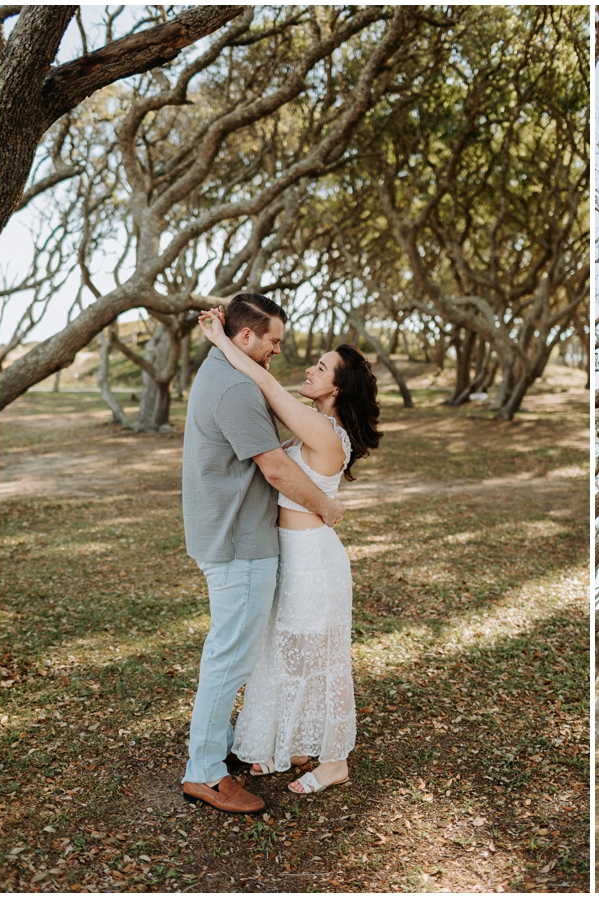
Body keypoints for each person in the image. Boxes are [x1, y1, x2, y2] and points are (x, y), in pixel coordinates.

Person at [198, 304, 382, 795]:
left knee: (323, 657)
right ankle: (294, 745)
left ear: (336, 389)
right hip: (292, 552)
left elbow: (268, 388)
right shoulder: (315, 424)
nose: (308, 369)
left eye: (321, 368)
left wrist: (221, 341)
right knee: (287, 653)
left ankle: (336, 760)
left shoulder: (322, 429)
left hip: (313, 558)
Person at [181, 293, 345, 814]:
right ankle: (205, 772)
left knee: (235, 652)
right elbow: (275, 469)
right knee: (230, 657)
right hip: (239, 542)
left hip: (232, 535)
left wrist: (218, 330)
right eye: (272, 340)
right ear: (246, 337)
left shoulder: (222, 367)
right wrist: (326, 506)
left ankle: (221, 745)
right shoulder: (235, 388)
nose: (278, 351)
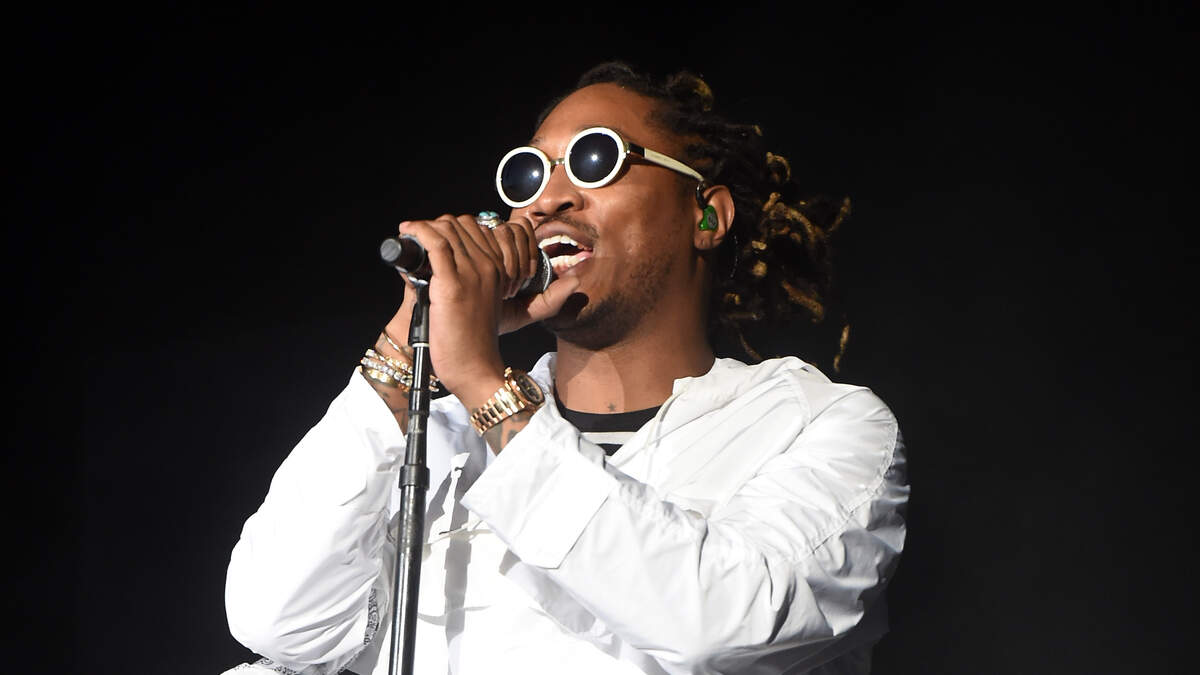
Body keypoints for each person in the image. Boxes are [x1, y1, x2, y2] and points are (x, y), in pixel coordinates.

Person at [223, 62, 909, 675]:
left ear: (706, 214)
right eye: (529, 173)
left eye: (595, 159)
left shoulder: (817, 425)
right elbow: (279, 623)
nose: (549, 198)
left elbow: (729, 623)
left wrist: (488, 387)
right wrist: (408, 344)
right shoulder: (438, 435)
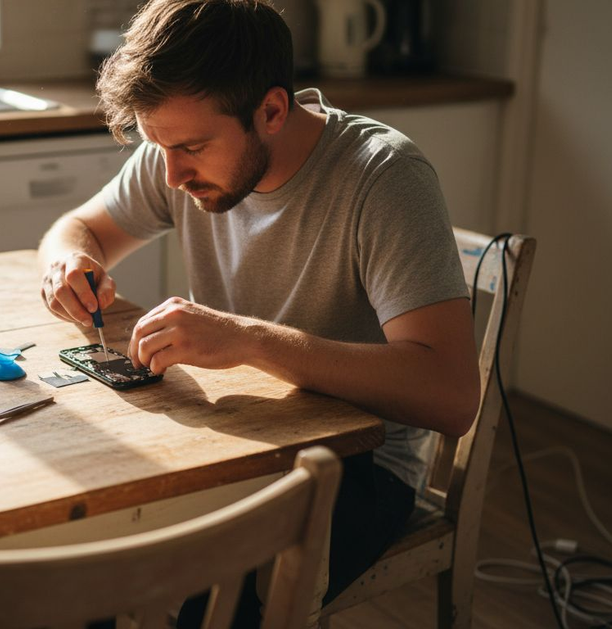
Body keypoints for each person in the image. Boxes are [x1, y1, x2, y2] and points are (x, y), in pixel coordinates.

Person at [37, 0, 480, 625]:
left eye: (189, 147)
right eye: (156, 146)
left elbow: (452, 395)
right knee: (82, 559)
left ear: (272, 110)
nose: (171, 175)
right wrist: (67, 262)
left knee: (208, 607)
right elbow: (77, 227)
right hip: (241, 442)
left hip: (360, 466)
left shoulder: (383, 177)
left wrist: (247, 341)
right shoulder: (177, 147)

======

Reproduce every record verbatim, please. Omit the images.

Body keypoints for each person in the image. Boxes are [x1, y1, x2, y2] and points are (x, y), in pixel coordinates.

Person at [198, 304, 382, 795]:
left knee: (323, 657)
right ankle: (294, 745)
left ear: (336, 389)
right hip: (292, 552)
left elbow: (268, 388)
right shoulder: (315, 424)
nose: (308, 369)
left eye: (321, 368)
left wrist: (221, 341)
right knee: (287, 653)
left ankle: (336, 760)
left shoulder: (322, 429)
left hip: (313, 558)
Person at [181, 293, 345, 814]:
right ankle: (205, 772)
left knee: (235, 652)
right elbow: (275, 469)
right knee: (230, 657)
right hip: (239, 542)
left hip: (232, 535)
left wrist: (218, 330)
right eye: (272, 340)
right ear: (246, 337)
left shoulder: (222, 367)
right wrist: (326, 506)
left ankle: (221, 745)
right shoulder: (235, 388)
nose: (278, 351)
Body keypoints for each person in the image. Boxes are [x1, y1, x2, y2] and points are (x, y), in pixel coordinates.

Person at [223, 62, 909, 675]:
left ear: (706, 214)
right eye: (529, 173)
left eye: (595, 159)
left shoulder: (817, 425)
right elbow: (279, 623)
nose: (549, 198)
left elbow: (729, 623)
left wrist: (488, 387)
right wrist: (408, 344)
right shoulder: (438, 435)
Body keypoints for each person in the image. Boxes are [x1, y1, x2, y2] and points are (x, y), in pixel coordinates.

Person at [37, 0, 480, 625]:
left eye: (189, 147)
right eye: (156, 146)
left elbow: (452, 395)
right knee: (82, 559)
left ear: (272, 110)
nose: (171, 175)
right wrist: (67, 262)
left knee: (208, 607)
right elbow: (77, 227)
right hip: (241, 442)
left hip: (360, 466)
left shoulder: (383, 177)
left wrist: (247, 341)
right shoulder: (177, 147)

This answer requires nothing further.